## Directions for this task
Present the lines from the start of the data up to and including the line that contains "Reading left to right, list every" as a numbered list, leaving out any blank lines.
(Material for this exercise Opens)
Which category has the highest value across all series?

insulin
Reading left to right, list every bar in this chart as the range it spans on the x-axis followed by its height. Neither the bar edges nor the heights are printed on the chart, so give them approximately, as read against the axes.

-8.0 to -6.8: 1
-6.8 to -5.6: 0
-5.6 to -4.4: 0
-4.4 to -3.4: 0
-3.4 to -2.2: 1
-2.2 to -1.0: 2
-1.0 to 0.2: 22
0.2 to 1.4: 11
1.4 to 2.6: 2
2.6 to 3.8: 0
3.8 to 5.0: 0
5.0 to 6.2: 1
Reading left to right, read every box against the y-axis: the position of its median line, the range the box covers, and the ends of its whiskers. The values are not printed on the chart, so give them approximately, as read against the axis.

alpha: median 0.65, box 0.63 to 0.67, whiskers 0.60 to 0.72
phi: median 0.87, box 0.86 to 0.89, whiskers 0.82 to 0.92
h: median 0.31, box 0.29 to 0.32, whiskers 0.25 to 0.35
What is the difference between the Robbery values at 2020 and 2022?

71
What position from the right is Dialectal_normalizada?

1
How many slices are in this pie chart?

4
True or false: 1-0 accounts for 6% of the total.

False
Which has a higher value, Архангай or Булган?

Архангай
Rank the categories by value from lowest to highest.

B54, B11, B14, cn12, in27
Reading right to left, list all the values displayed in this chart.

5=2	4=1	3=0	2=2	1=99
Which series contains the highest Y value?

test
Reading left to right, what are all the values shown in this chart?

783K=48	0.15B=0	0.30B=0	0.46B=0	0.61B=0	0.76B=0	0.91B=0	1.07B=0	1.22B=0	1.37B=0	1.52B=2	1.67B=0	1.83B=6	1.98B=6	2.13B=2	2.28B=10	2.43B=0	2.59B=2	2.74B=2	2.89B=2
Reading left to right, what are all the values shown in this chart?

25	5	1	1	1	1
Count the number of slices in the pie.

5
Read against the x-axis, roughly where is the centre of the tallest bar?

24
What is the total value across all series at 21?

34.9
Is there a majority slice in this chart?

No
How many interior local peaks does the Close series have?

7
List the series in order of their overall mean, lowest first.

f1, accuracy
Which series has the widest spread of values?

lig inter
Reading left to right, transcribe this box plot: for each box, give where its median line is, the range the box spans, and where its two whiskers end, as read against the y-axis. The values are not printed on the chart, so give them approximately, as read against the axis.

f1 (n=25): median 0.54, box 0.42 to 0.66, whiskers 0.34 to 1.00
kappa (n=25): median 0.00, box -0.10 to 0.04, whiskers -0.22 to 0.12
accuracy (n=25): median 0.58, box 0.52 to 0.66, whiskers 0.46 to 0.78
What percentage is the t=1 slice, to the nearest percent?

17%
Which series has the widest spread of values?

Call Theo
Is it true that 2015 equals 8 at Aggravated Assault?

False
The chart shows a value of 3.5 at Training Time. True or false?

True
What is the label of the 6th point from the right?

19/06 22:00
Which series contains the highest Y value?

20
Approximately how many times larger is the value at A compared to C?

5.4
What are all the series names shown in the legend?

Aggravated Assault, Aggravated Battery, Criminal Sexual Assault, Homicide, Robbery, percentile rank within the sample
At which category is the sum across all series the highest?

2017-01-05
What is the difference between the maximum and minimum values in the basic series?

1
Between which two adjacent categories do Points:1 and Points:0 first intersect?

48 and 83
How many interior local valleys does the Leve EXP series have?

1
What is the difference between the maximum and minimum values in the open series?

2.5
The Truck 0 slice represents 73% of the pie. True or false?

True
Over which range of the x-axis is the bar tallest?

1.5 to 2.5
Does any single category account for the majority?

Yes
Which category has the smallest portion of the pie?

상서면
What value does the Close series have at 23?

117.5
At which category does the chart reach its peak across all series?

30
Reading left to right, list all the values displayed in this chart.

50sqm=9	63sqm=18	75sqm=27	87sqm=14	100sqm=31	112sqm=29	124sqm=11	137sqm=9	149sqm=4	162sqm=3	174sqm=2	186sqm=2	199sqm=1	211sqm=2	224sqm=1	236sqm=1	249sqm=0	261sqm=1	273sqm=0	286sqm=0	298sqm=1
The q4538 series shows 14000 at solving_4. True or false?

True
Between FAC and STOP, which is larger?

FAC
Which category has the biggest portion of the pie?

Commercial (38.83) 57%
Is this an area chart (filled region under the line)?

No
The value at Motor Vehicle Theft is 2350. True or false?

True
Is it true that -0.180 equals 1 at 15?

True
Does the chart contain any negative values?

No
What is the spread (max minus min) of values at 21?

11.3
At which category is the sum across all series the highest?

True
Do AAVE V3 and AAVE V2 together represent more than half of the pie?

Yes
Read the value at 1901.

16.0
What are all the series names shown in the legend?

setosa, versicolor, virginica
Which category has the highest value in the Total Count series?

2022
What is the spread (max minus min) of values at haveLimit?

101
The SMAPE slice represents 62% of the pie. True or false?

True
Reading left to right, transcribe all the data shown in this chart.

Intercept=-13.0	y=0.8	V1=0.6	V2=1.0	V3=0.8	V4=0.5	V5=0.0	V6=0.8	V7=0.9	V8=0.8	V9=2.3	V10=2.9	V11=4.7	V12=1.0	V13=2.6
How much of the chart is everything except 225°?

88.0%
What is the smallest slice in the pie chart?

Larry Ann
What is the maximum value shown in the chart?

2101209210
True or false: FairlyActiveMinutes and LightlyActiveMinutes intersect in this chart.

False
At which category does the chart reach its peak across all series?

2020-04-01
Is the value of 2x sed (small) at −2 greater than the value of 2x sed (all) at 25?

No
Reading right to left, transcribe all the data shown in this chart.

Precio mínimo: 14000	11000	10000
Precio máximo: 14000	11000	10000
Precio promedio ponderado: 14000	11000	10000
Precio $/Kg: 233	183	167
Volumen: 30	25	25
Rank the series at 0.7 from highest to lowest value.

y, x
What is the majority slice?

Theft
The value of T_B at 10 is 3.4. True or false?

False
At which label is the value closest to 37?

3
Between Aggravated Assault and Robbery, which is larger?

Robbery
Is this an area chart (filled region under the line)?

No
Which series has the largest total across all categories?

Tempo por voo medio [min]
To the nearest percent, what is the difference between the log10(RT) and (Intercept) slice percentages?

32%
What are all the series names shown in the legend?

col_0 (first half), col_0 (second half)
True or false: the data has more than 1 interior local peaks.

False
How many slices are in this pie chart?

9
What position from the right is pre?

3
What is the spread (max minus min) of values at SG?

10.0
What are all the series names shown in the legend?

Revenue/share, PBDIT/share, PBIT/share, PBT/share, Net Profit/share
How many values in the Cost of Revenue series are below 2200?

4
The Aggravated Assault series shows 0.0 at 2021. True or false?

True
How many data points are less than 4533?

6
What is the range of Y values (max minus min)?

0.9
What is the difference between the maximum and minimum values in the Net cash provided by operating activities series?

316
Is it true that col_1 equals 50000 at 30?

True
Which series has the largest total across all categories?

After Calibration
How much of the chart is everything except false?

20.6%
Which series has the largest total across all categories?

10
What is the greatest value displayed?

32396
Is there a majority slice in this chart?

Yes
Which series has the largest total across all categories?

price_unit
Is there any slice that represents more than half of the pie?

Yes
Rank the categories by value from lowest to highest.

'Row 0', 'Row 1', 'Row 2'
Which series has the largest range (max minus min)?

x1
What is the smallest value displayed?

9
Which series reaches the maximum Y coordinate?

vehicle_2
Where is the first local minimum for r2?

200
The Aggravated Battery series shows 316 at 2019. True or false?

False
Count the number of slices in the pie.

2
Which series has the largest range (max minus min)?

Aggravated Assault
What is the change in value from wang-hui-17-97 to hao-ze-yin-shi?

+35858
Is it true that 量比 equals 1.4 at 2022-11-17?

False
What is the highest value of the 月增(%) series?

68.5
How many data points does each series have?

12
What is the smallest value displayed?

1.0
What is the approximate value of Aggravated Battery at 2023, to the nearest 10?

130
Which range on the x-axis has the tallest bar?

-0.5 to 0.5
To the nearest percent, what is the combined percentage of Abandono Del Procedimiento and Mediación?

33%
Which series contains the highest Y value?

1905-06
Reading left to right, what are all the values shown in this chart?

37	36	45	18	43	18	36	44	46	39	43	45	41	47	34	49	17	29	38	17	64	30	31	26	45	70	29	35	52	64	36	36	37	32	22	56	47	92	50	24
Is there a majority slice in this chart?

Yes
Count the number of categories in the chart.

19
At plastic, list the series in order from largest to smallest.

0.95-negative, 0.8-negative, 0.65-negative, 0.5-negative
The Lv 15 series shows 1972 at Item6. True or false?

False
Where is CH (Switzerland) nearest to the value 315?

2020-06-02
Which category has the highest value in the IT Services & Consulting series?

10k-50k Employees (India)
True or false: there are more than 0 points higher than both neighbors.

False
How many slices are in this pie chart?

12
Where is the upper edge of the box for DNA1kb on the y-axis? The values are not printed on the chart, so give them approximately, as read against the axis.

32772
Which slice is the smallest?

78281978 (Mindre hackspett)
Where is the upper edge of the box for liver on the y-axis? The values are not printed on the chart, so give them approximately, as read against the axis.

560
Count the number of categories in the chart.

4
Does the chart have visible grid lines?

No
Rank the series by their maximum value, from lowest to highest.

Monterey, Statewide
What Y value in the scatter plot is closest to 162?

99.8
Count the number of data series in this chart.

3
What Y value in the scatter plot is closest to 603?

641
(Material for this exercise Closes)
## Response to this exercise
1. Which category has the highest value across all series?
2. insulin
3. Reading left to right, list every bar in this chart as the range it spans on the x-axis followed by its height. Neither the bar edges nor the heights are printed on the chart, so give them approximately, as read against the axes.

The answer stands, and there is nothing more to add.